Vor allem beim Erbrechen spiele Histamin eine entscheidende Rolle, aber auch andere Neurotransmitter wie Serotonin, Dopamin und Acetylcholin seien beteiligt.
Kohfahl gab Tipps zur Prophylaxe und Therapie. Der günstigste Ort auf einem Kreuzfahrtschiff ist der Schiffsmittelpunkt, das heißt in geringer Höhe über der Wasseroberfläche und möglichst nahe der Schiffsmitte. Am besten an Deck in frischer Luft stehen, den freien Horizont fixieren und im Augenwinkel Teile des sich bewegenden Schiffs miterfassen, empfahl der Arzt. »Der Ausgleich der Bewegung im Stehen hilft bei der Adaptation.« Wer sich hinlegen will, sollte vorzugsweise auf dem Rücken liegen und die Augen schließen oder eine Schlafmaske tragen. Hilfreich seien auch Akupressurbänder und Brillen mit künstlichem Horizont.
Vitamin C – wegen der besseren Resorption als Kau- und nicht als Brausetablette – senke den Histaminspiegel, so der Arzt. Auch Ingwer zum Kauen oder als Kapsel könne Übelkeit vorbeugen. In puncto Ernährung sind kohlenhydrathaltige, aber nicht zu üppige Mahlzeiten günstig sowie der Verzicht auf Histamin-haltige Nahrungsmittel wie Salami, Hartkäse, Thunfisch aus der Dose, Sauerkraut, Tomaten und Spinat. Ebenfalls zu meiden sind Schokolade, Knabbergebäck, Walnüsse, Bananen, Kaffee, schwarzer oder grüner Tee und Rotwein.
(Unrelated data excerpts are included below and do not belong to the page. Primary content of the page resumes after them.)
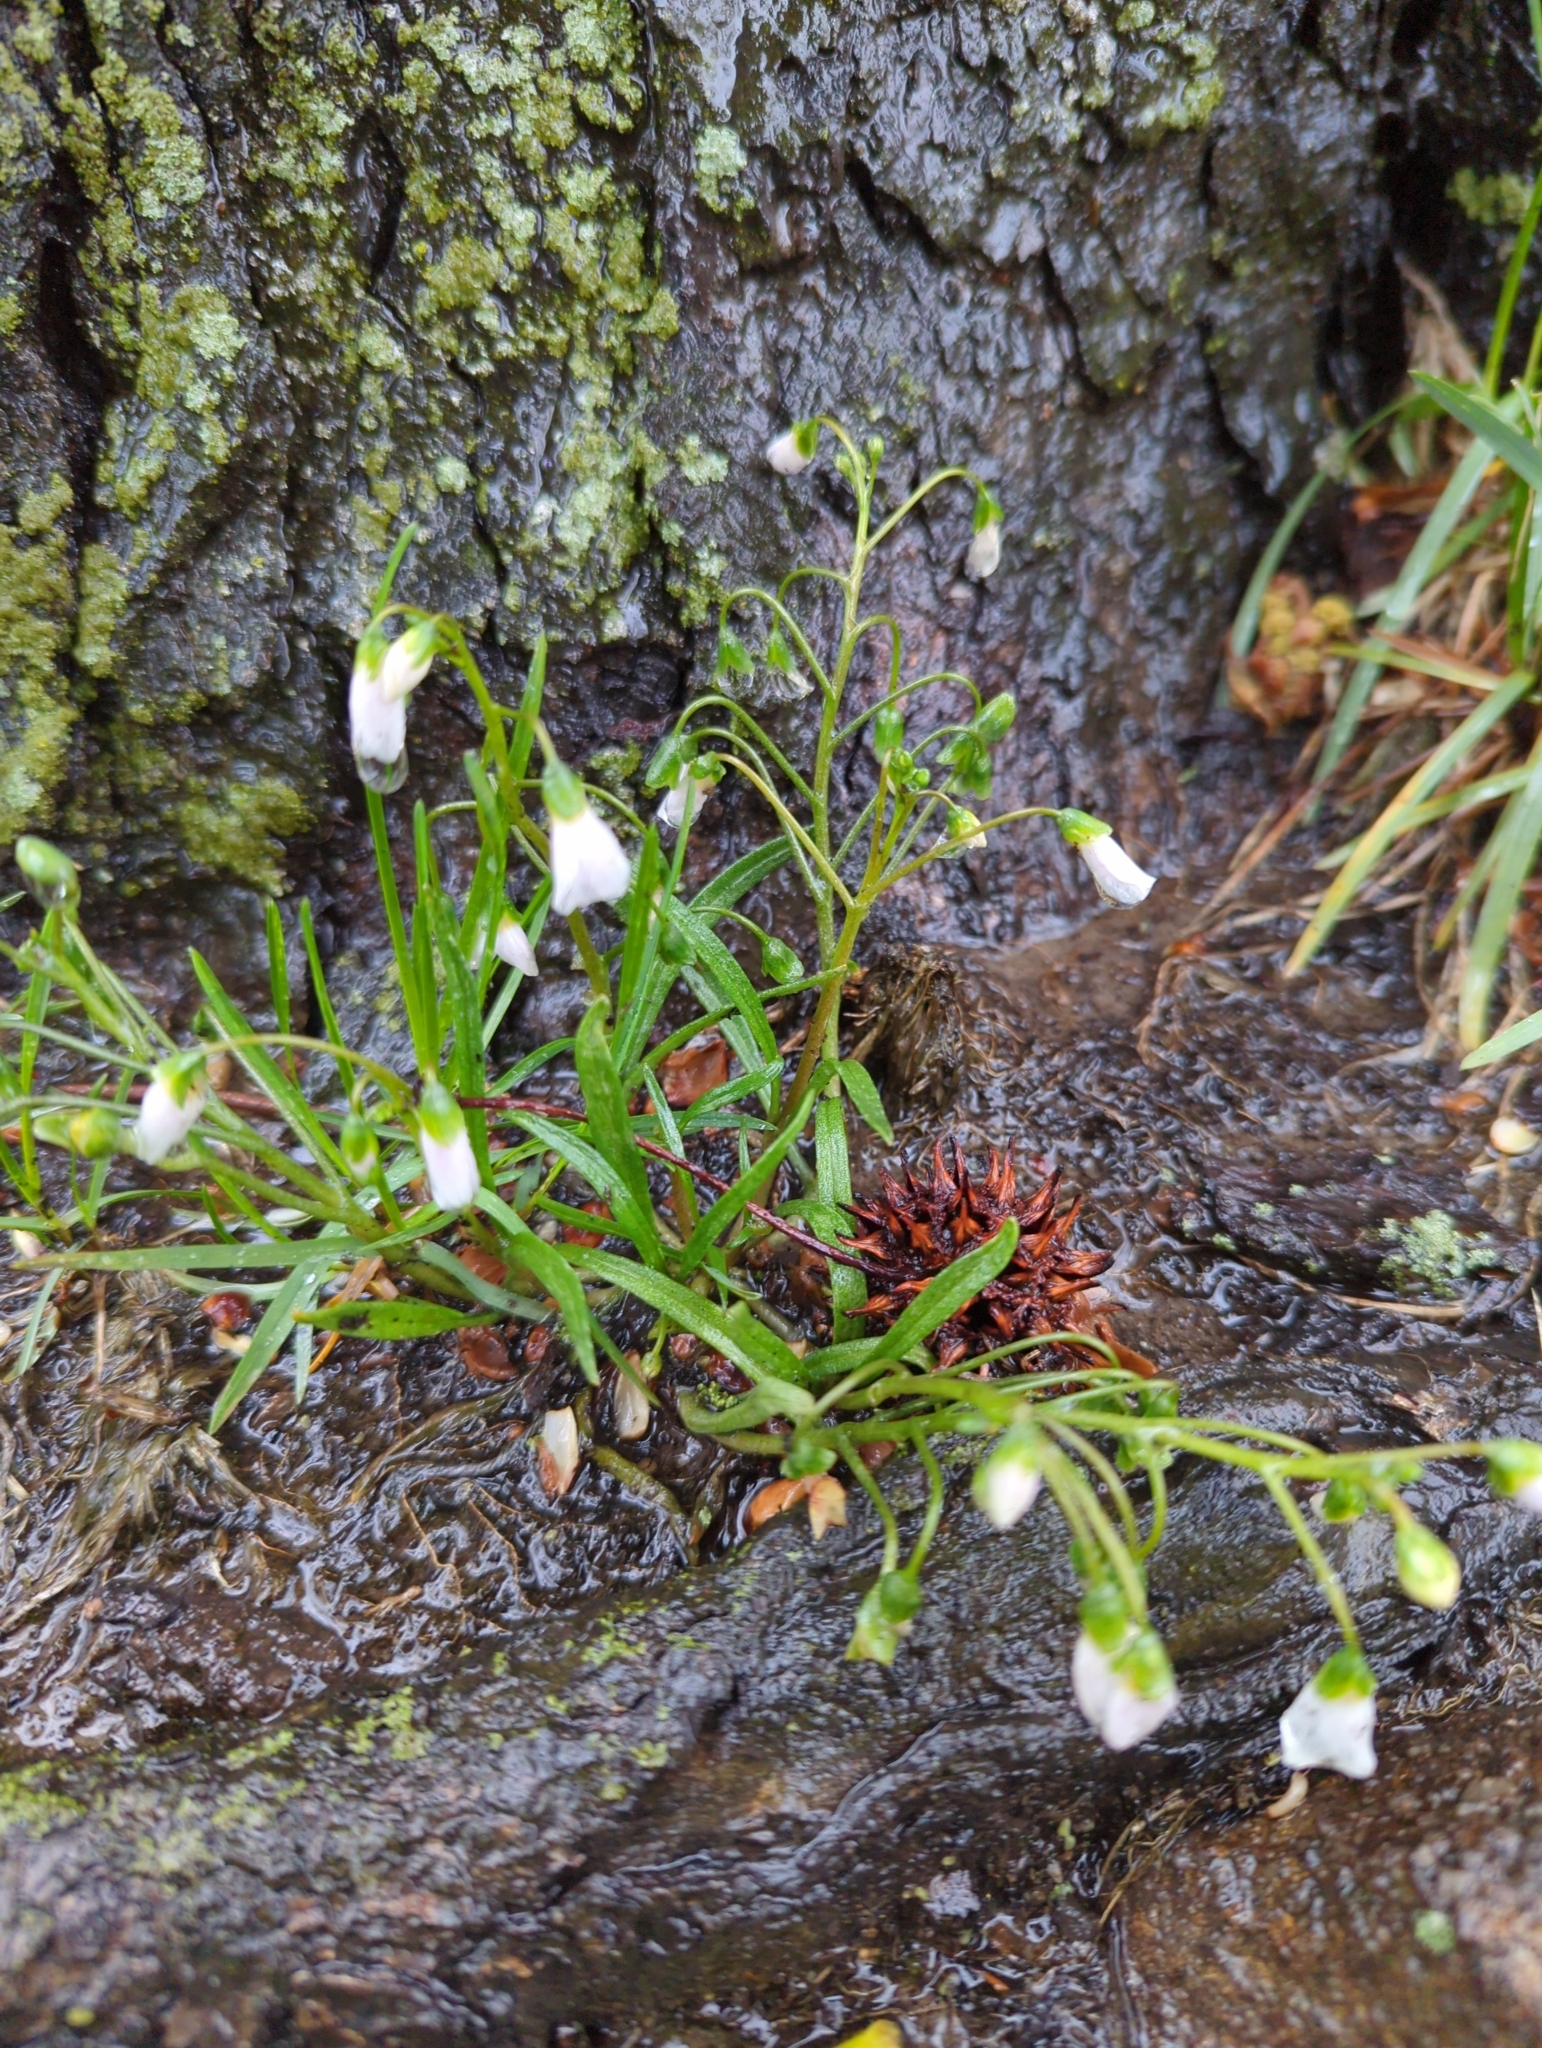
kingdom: Plantae
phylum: Tracheophyta
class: Magnoliopsida
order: Caryophyllales
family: Montiaceae
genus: Claytonia
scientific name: Claytonia virginica
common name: Virginia springbeauty
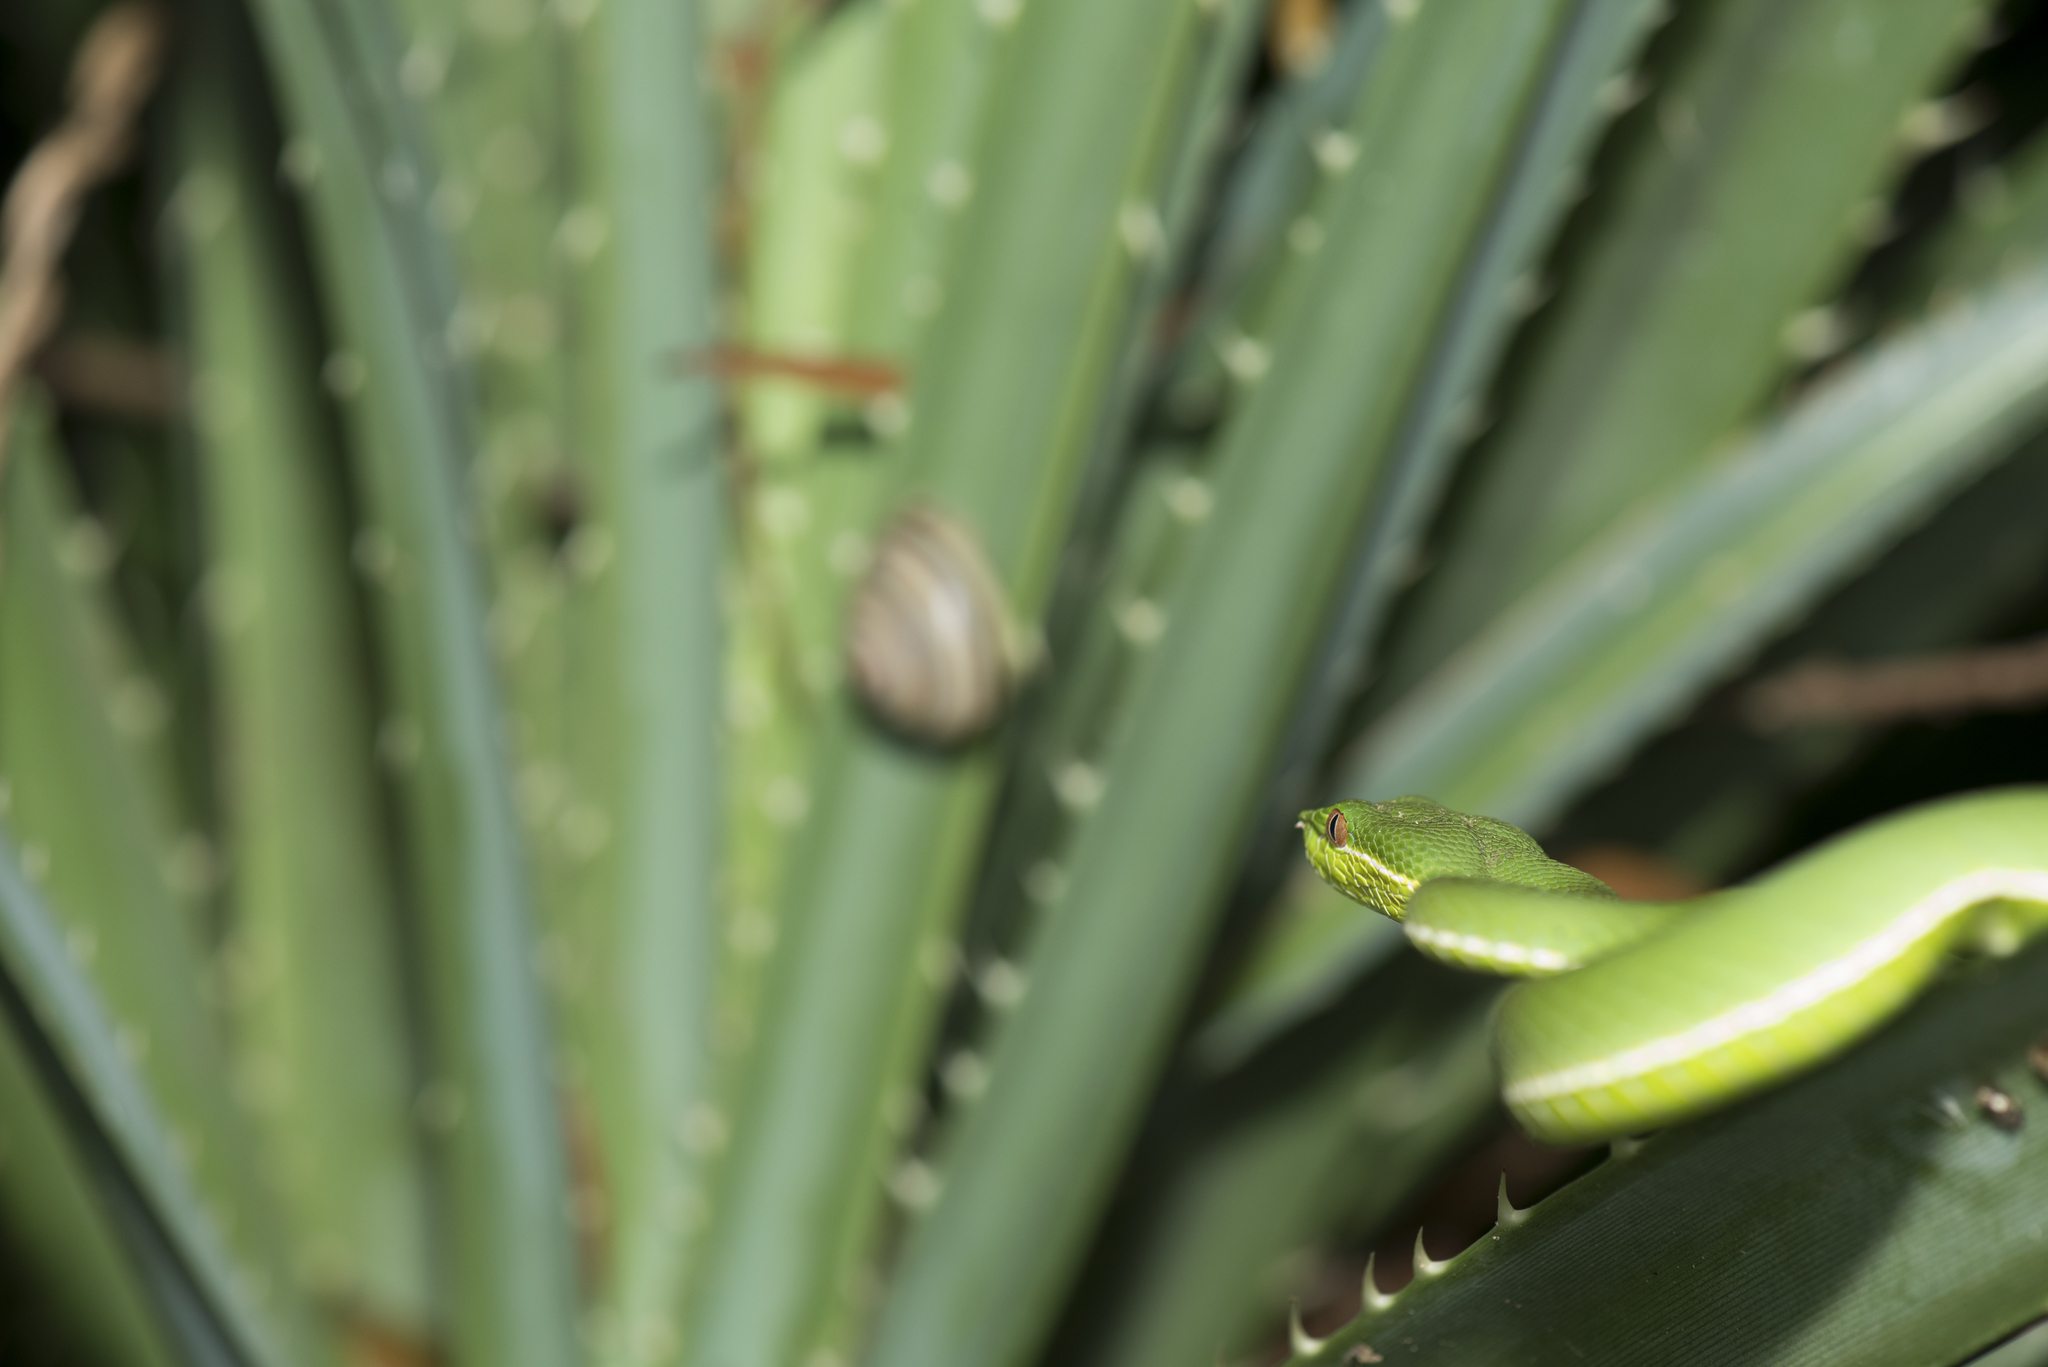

Antiemetisch wirksame Arzneistoffe wie Dimenhydrinat, Scopolamin und Promethazin können Nebenwirkungen wie Antriebslosigkeit, Müdigkeit und verlangsamte Reaktionszeiten auslösen. Damit seien sie für Mitarbeiter der Schiffsführung tabu, berichtete der Arzt. Bei älteren Passagieren (ab 65 Jahre) seien die Wirkzeiten oft deutlich länger und mehr Nebenwirkungen möglich. »Ältere brauchen immer eine gute ärztliche oder apothekerliche Beratung, auch wenn sie die Medikamente schon länger verwenden. Alle Mittel gegen Seekrankheit stehen auf der Priscus-Liste.«
Setrone sind mögliche Alternativen laut Priscus-2.0-Liste, aber sie wirkten nicht gut präventiv auf die Seekrankheit. Jedoch werde zum Beispiel Ondansetron als Schmelztablette (off Label) für Einsatzkräfte und Rettungsleute auf See sowie als Notfallmedikament gegen Erbrechen eingesetzt. Bei Erbrechen habe sich auch das Riechen an einem mit Alkohol getränkten Tupfer bewährt. Praktisch: Isopropylalkohol steht als Desinfektionsmittel universell zur Verfügung.